Stalled City Construction Projects Inches Downward with Half in Brooklyn
December 9, 2011
Around Town – By Neal Tepel
The number of stalled construction sites throughout New York City fell by 8 percent from October 2010 to October 2011 but remains 40 percent above the number recorded two years ago, according to a New York Building Congress analysis of Department of Buildings (DOB) inspection records. An average of 638 construction sites were identified as stalled in October of this year, compared to 693 in October 2010 and 454 in October 2009.
In a sign of progress, the average number of stalled sites in the five boroughs has either fallen or remained steady in each of the past 11 months. This is in direct contrast to the prior period (January through November of 2010), which saw 11 consecutive months of increases in stalled sites.
Overall, Brooklyn remains the leader in stalled sites – with a total of 299 (47 percent of the Citywide total). Queens is second with 131, followed closely by Manhattan (126 stalled sites). Staten Island is home to 52 stalled sites.
With the exception of the Bronx, which is holding steady at 30, each of the boroughs experienced a modest decrease in its number of stalled construction sites over the past year.
The most progress has been made in Queens, where the number of stalled sites has dropped over the past 12 months by 14 percent (from 153 to 131). The number of stalled Brooklyn sites declined by 6 percent (319 to 299). Staten Island dropped by 13 percent (from 60 to 52). The stock in Manhattan barely budged, from 130 to 126 (a 3 percent decline).

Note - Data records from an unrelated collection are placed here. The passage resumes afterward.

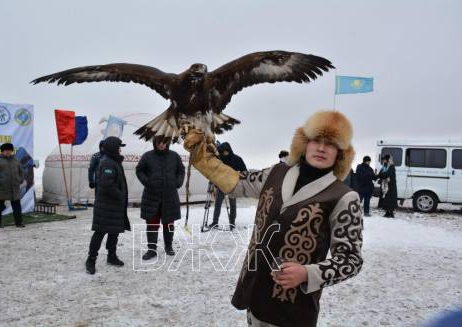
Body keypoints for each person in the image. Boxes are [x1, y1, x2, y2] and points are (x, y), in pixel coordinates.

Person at [184, 110, 363, 327]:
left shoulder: (344, 197)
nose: (322, 148)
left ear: (340, 153)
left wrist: (308, 273)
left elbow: (351, 259)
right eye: (316, 140)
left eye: (331, 143)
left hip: (293, 306)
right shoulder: (276, 173)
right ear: (304, 143)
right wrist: (202, 157)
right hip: (254, 291)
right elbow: (237, 182)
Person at [85, 136, 130, 275]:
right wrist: (120, 195)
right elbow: (106, 185)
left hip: (114, 205)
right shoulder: (107, 163)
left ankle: (111, 256)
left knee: (114, 231)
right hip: (106, 205)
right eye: (118, 147)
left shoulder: (113, 161)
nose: (120, 149)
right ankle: (91, 260)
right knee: (100, 232)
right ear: (113, 148)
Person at [136, 135, 185, 260]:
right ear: (155, 143)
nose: (161, 144)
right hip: (152, 196)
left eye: (164, 142)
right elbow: (139, 170)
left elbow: (181, 170)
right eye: (159, 142)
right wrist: (147, 182)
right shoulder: (147, 156)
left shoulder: (174, 156)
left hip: (170, 196)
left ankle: (168, 247)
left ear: (167, 143)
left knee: (169, 224)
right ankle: (151, 250)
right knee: (152, 224)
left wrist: (177, 182)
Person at [208, 142, 247, 230]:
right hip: (221, 185)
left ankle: (232, 223)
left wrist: (238, 178)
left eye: (225, 152)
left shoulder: (237, 159)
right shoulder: (220, 159)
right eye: (222, 152)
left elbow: (244, 171)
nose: (224, 154)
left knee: (233, 205)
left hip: (233, 186)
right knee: (217, 204)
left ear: (229, 150)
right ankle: (215, 222)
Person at [0, 143, 25, 228]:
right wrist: (0, 182)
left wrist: (20, 180)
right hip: (2, 188)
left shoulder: (16, 160)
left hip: (14, 187)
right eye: (6, 150)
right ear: (2, 151)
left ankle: (19, 223)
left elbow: (21, 171)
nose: (8, 152)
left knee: (17, 206)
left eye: (10, 150)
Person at [377, 154, 397, 218]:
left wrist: (381, 175)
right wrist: (379, 176)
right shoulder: (384, 166)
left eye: (385, 159)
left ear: (388, 160)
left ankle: (391, 212)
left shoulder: (391, 166)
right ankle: (387, 212)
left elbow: (387, 174)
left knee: (390, 199)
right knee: (385, 199)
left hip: (390, 186)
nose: (383, 161)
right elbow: (380, 174)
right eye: (383, 159)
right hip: (385, 186)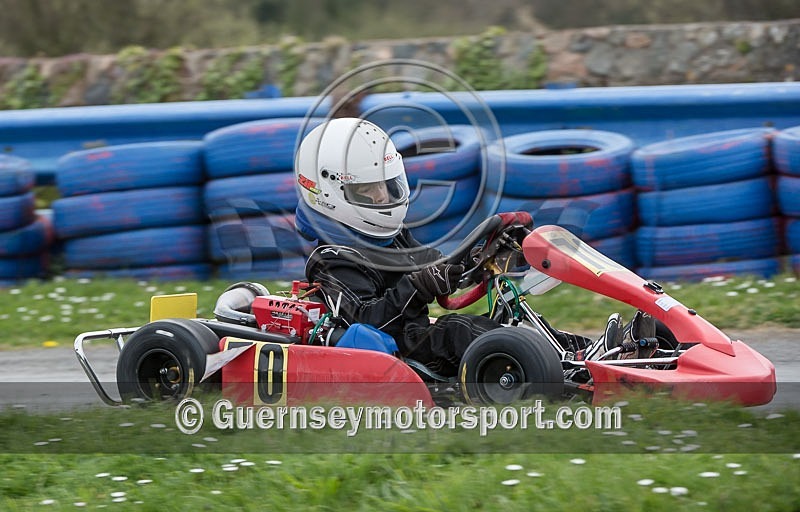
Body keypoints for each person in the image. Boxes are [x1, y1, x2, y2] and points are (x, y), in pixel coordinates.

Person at [293, 117, 620, 376]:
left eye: (386, 187)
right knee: (460, 331)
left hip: (416, 338)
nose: (383, 199)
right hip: (390, 350)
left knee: (509, 321)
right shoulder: (332, 260)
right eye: (370, 192)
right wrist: (416, 286)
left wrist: (476, 260)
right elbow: (369, 320)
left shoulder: (388, 235)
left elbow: (431, 263)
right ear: (327, 194)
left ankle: (596, 351)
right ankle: (561, 366)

According to further Building Congress analysis of DOB permits and Department of Finance records, residential projects continue to dominate the stalled project list. Of the projects where work was started and subsequently halted, 62 percent are residential (down from 67 percent a year ago), with the majority falling in the multi-family category.
The Building Congress also found that 37 percent of the stalled sites Citywide remain vacant, meaning that developers have obtained land and construction permits but have yet to commence work.
"It is encouraging to see that we have stemmed the flow of stalled sites and that at least a portion of these projects are moving once again," said New York Building Congress President Richard T. Anderson. "The Bloomberg administration and the City Council deserve credit as their recent efforts in this area have had a positive effect."